Interfacial Shear Rheology of Oil-Water Interfaces: Investigating Effects of Aging, Salt Type, and Concentration

Understanding the rheological behavior of oil-water interfaces is critical for optimizing processes, such as emulsion stabilization, enhanced oil recovery, and oil-water separation. Using interfacial rheology measurements, we probe the mechanical response of crude oil-water interfaces under various conditions, including aging time, type of electrolyte, ionic strength, and the presence of nanoparticles (NPs) that form Pickering emulsions. Specifically, we examine how the storage (G ') and loss modulus (G '') evolve with time under different conditions. We find that ionic strength plays a dominant role in modulating interfacial viscoelasticity with low ionic strength leading to faster increases in moduli and stronger interfacial structures, regardless of the specific ions present. Contrary to expectations, divalent ions, including Ca2+ and SO4 2-, did not significantly enhance viscoelasticity compared to monovalent ones.
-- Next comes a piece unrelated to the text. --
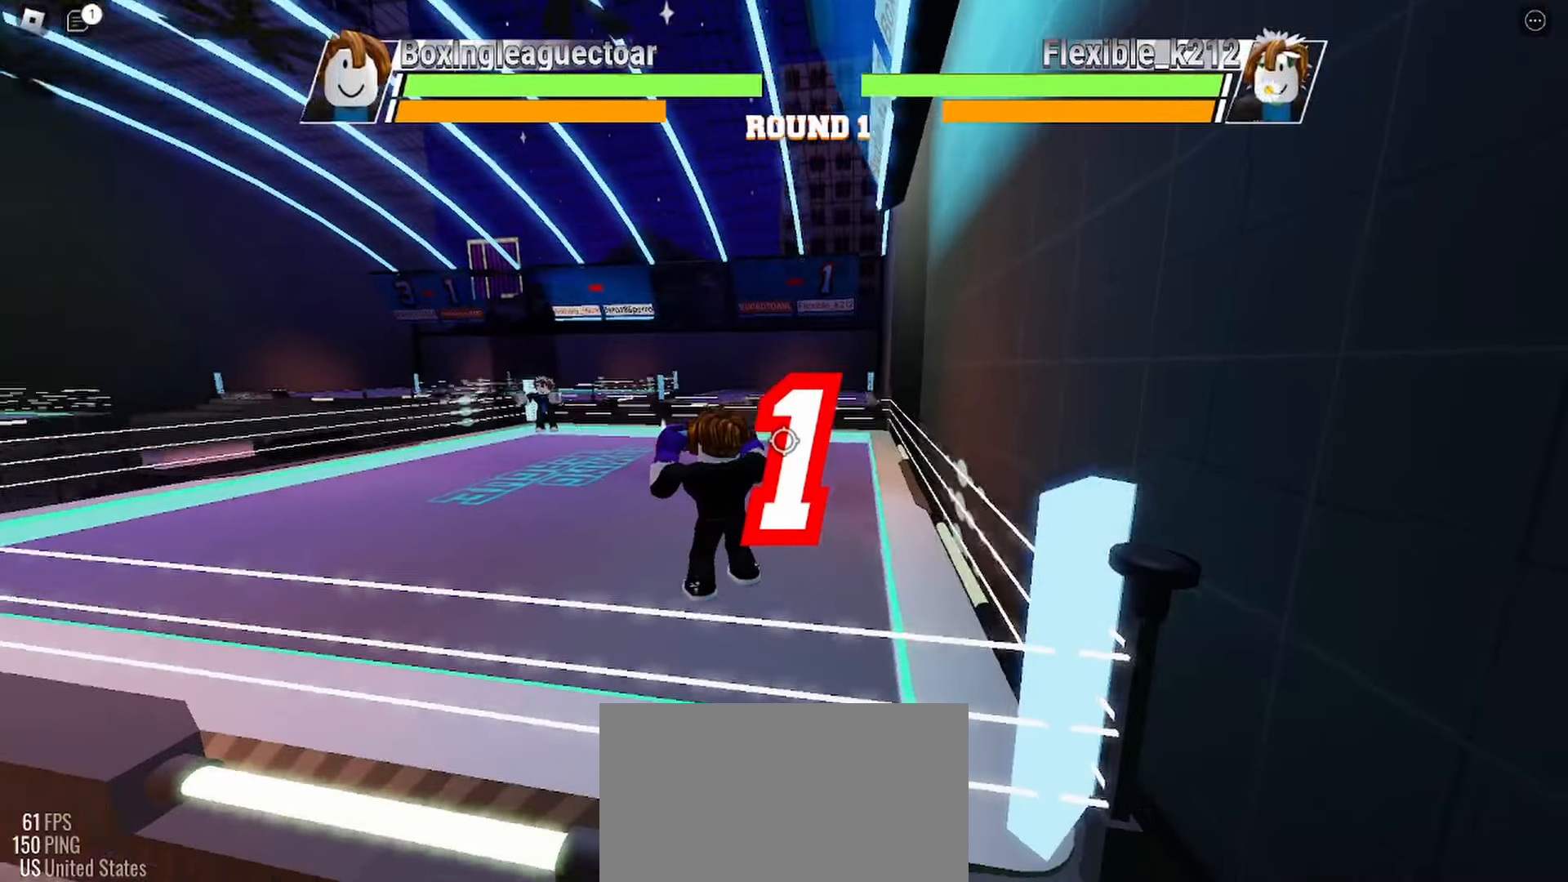
{"keys": ["space"], "mouse": [], "events": [[133, "space", "down"]]}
Furthermore, a high ionic strength suppresses the viscoelastic response, possibly due to screening and compression of the electrical double layer. Nanoparticle assembly at the oil-water interface dramatically enhances interfacial viscoelasticity, with the effect being more pronounced when the particles are suspended in brine containing a mixture of monovalent and divalent ions, suggesting that nanoparticles reduce electrostatic repulsion and facilitate stronger interfacial networks. These insights provide a new understanding of interfacial dynamics in crude oil-water systems, offering potential improvements for practical applications such as emulsion control and enhanced oil recovery.